Around the same time, Jesse James Garrett coined the term "AJAX" to describe the new GMail-style of applications which fetch data asynchronously using XMLHR and reduce the time users spend waiting on page loads. After he coined the term and popular JS libraries built in support for XMLHR, it quickly rose in popularity amongst web developers as the new, right way to build web applications.

We were still limited to using AJAX to just getting data from our own domain, however.

June 2005: Google Maps API

A few months later, Google launched version 1 of the Google Maps API, the first JavaScript API by Google and also one of the first JS APIs by a big company. This first API was really a JavaScript library that would dynamically create IMGs for each map tile, position them with CSS, and make it easy to add control DIVs and marker IMGs. Developers would typically use the Maps API in conjunction with AJAX requests to get map data from databases on their server.

Dec. 2005: "JSONP"

In December 2005, Bob Ippolitto wrote a blog post describing a technique he named "JSONP", which used ("hacked") the SCRIPT tag to asynchronously bring data in from other servers.

Finally, with JSONP, we had a way to bring data in from another server without using a server ourselves - as long as that server provides JSONP-compatible output.

May 2006: Google AJAX Search API

Next year, Google launched the Google AJAX Search API, which let you embed a Google search box on your site and display the results there, without ever having to leave the site. Since this API needed to get data from Google servers while being used on any domain, it used JSONP behind the scenes and wrapped it up in some JavaScript functions.

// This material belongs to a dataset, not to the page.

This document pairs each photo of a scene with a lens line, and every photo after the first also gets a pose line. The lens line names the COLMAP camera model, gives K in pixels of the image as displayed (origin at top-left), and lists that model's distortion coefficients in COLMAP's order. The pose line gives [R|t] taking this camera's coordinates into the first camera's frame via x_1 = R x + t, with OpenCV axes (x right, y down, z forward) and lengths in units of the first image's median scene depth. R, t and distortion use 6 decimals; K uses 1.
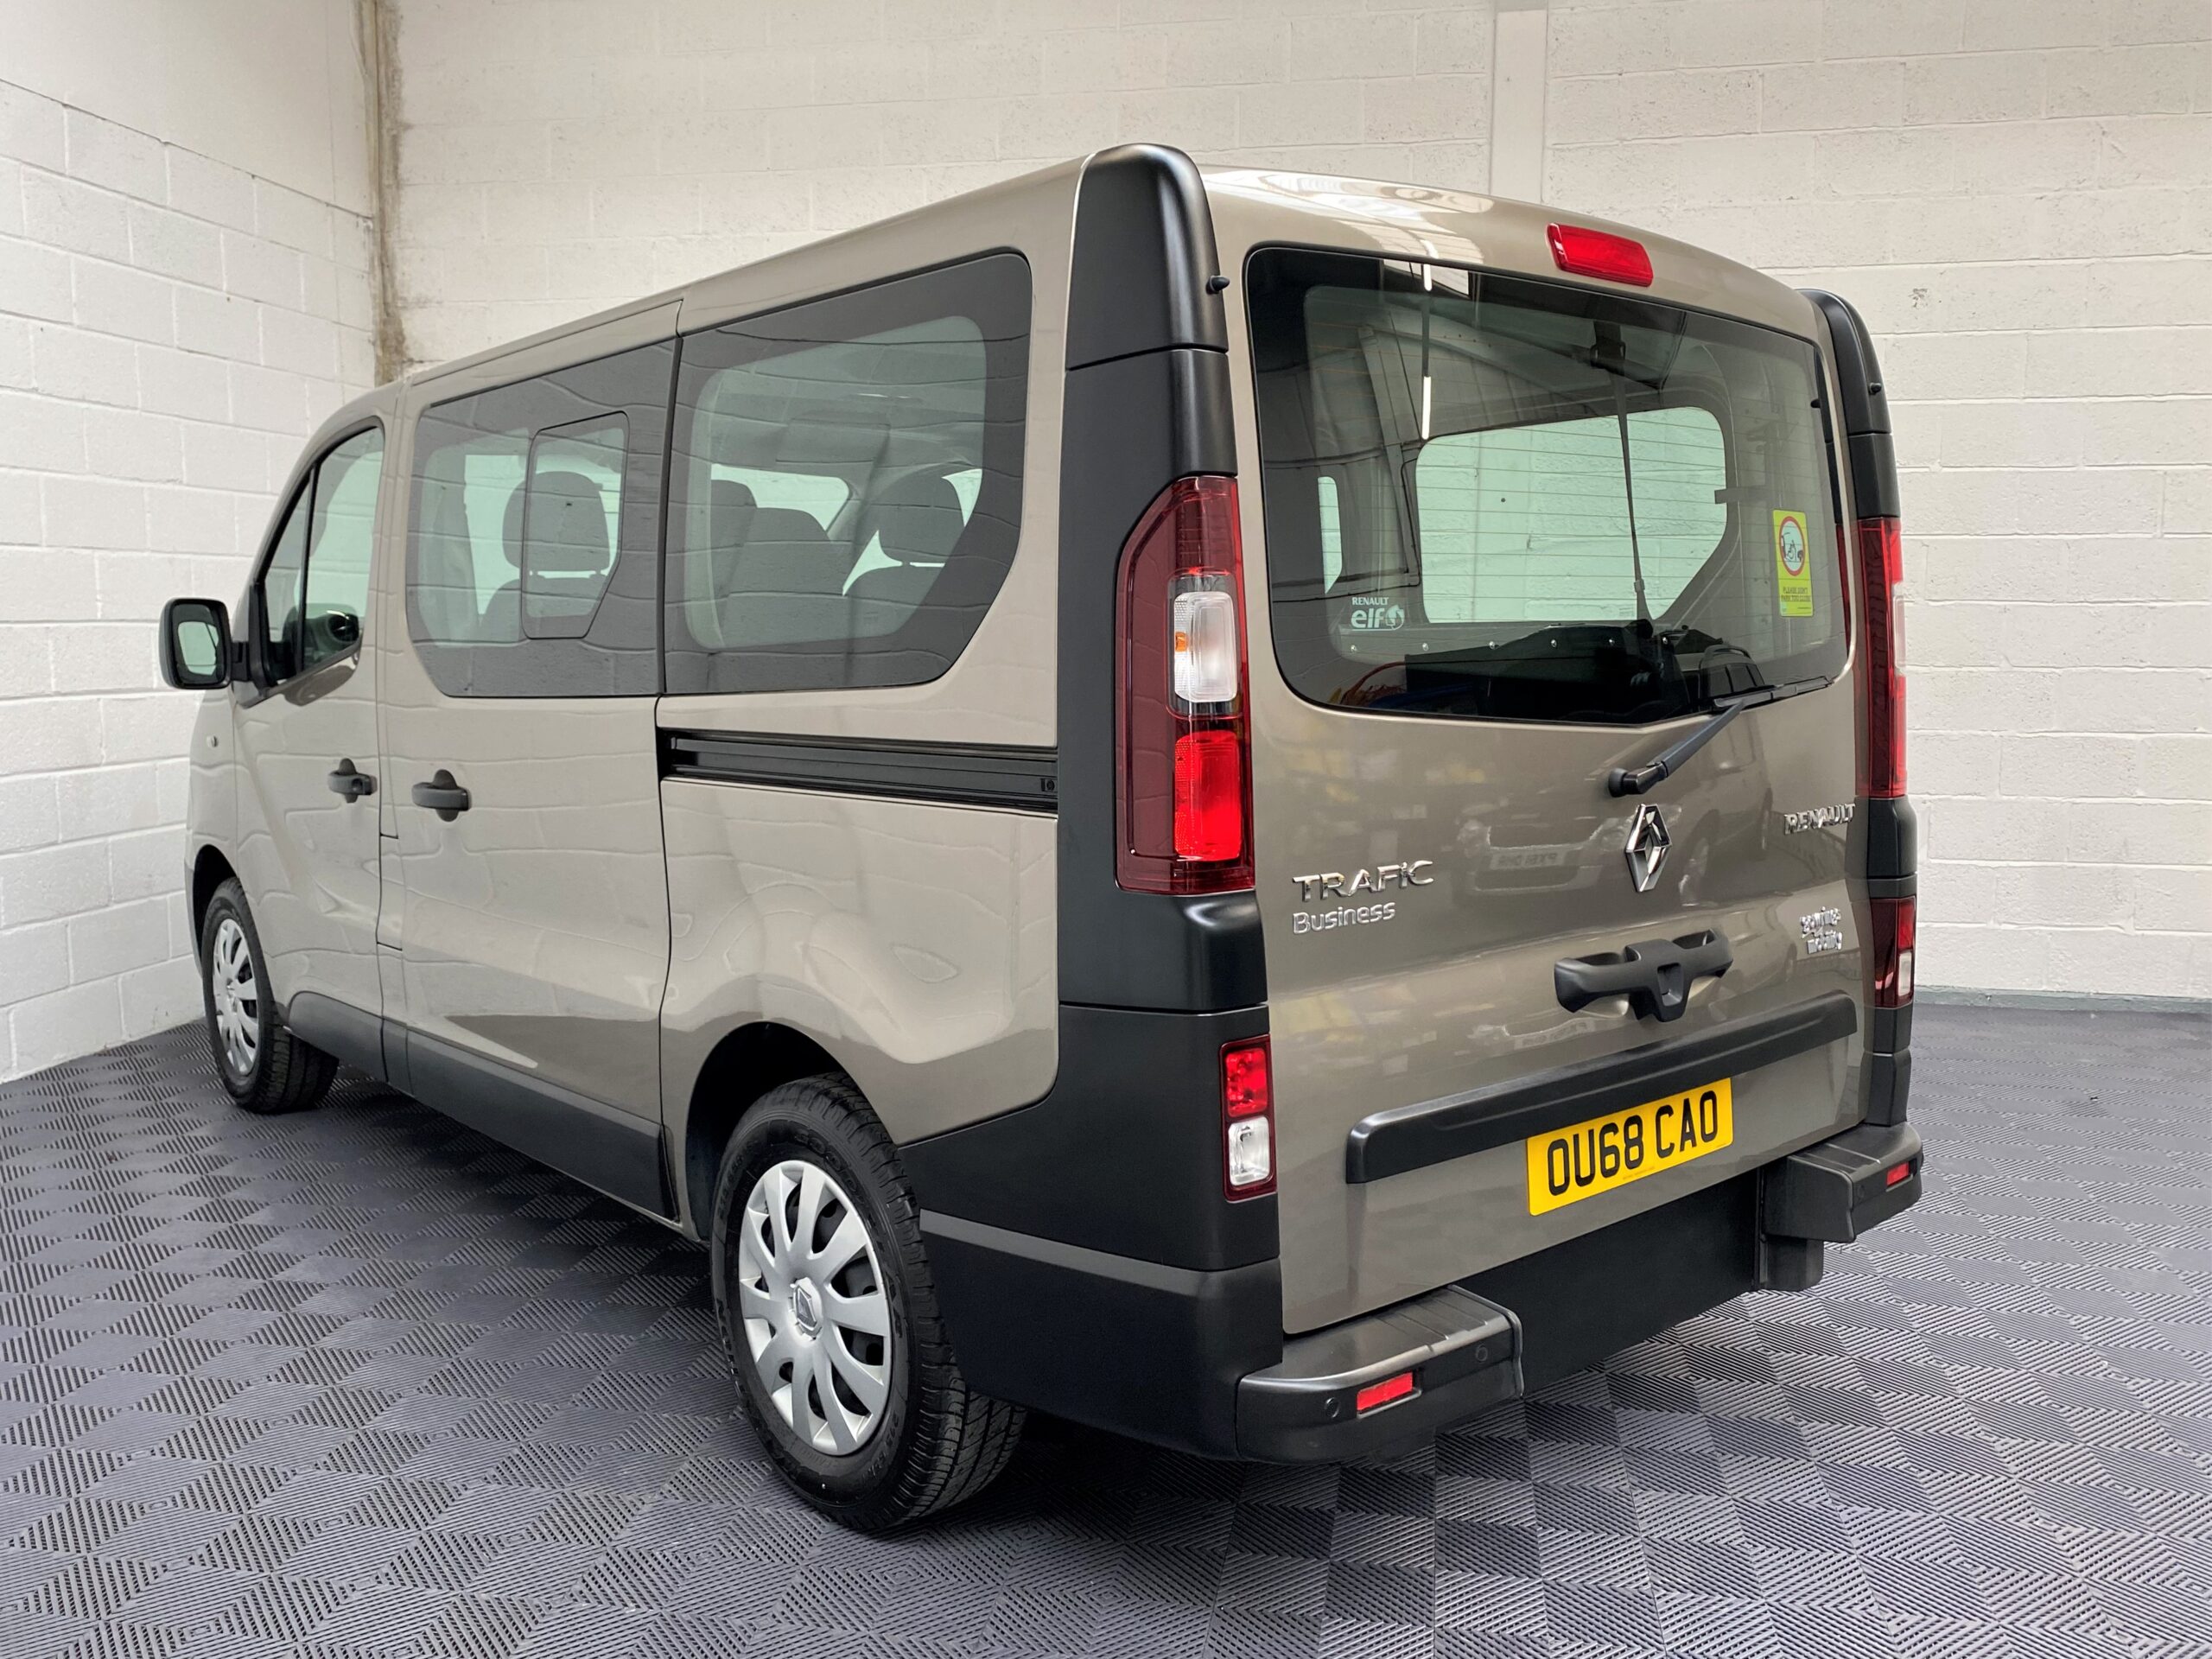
lens RADIAL K [[1757.8, 0, 1058.6], [0, 1757.8, 827.8], [0, 0, 1]] dist [0.021970, -0.005540]
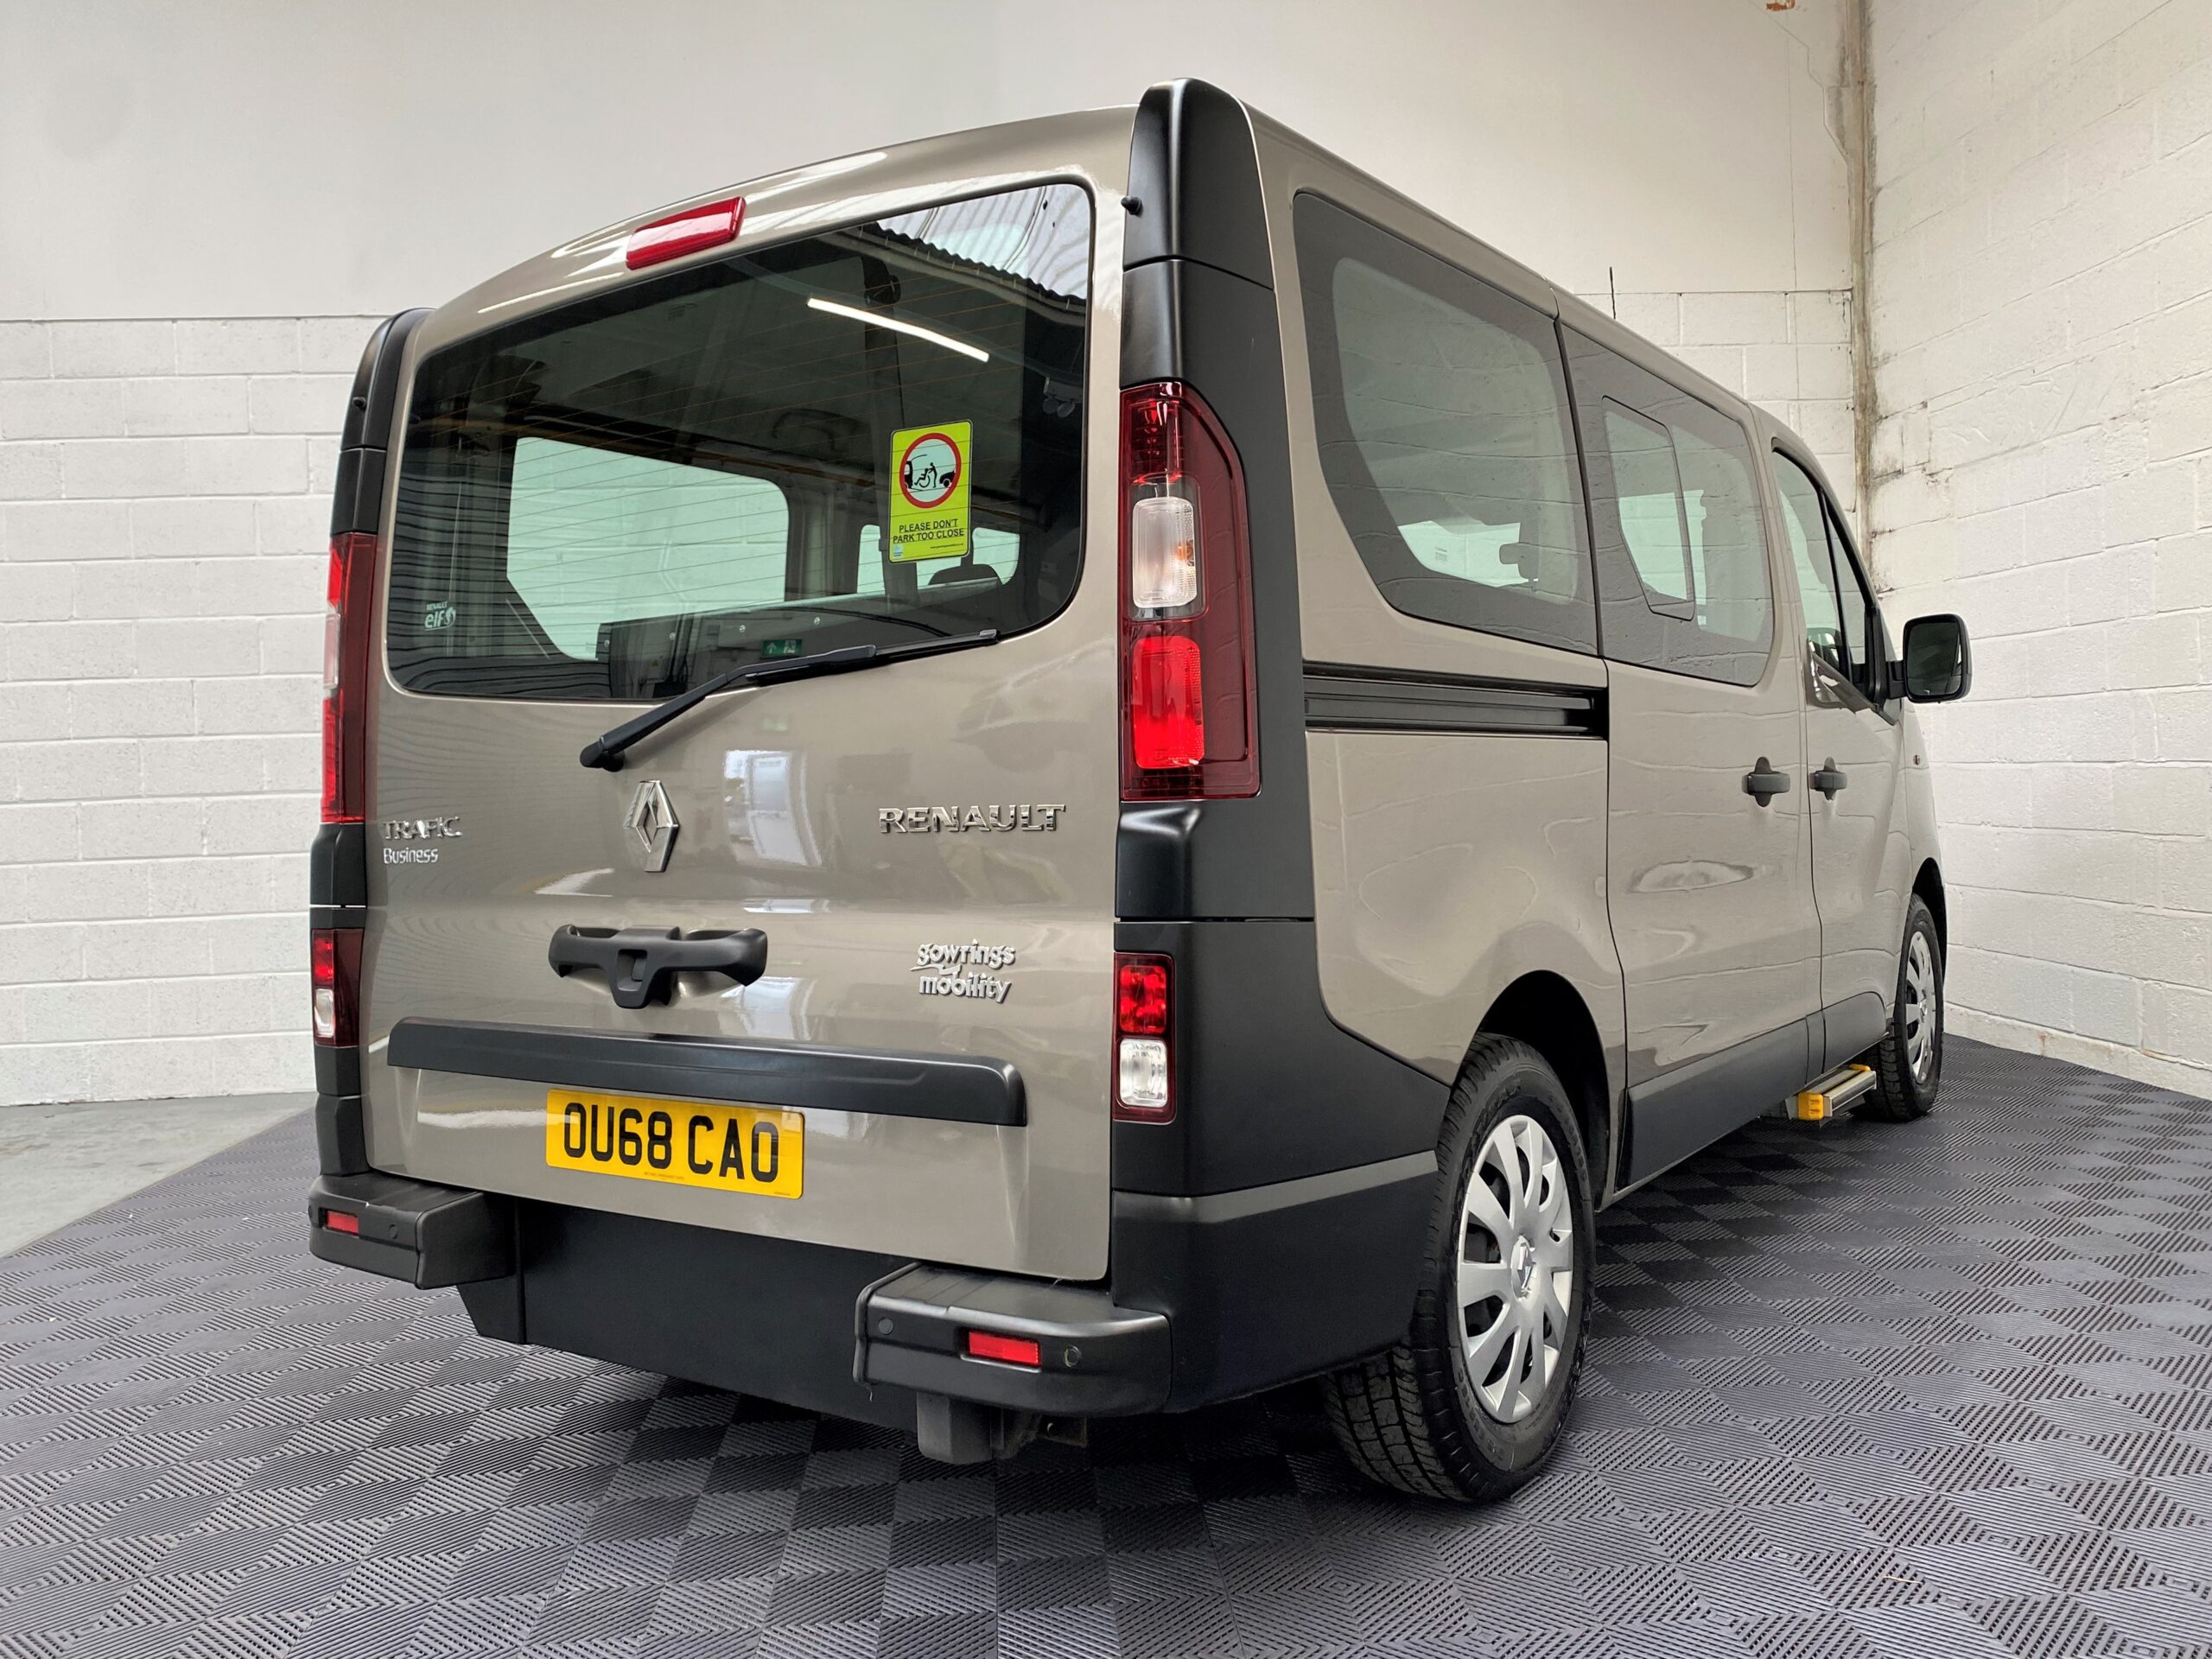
lens RADIAL K [[1743.0, 0, 1138.9], [0, 1743.0, 773.3], [0, 0, 1]] dist [0.006594, 0.002939]
pose [[0.293072, -0.009655, -0.956042, 1.262617], [-0.073546, 0.996758, -0.032611, -0.006454], [0.953257, 0.079870, 0.291412, 0.928707]]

This was one of the first APIs that used JSONP to let developers get data from other servers and include it on their site, and paved the way for others.

And that bring us to...

Present-day: Client-side Web API Technology

Thanks to the contributions to HTML/JS over the years, we now have these technologies to power client-side Web APIs:

  • Images
  • Iframes
  • JavaScript
  • JSONP
  • Flash

Note: It has been pointed out in comments that other plugin technologies are also important in this history, and used as or inside APIs, like Java Applets and Silverlight. ActiveX scripting also has a part. We do not use these particular technologies in Google client-side Web APIs, but I will look into their history and update this when I have the chance.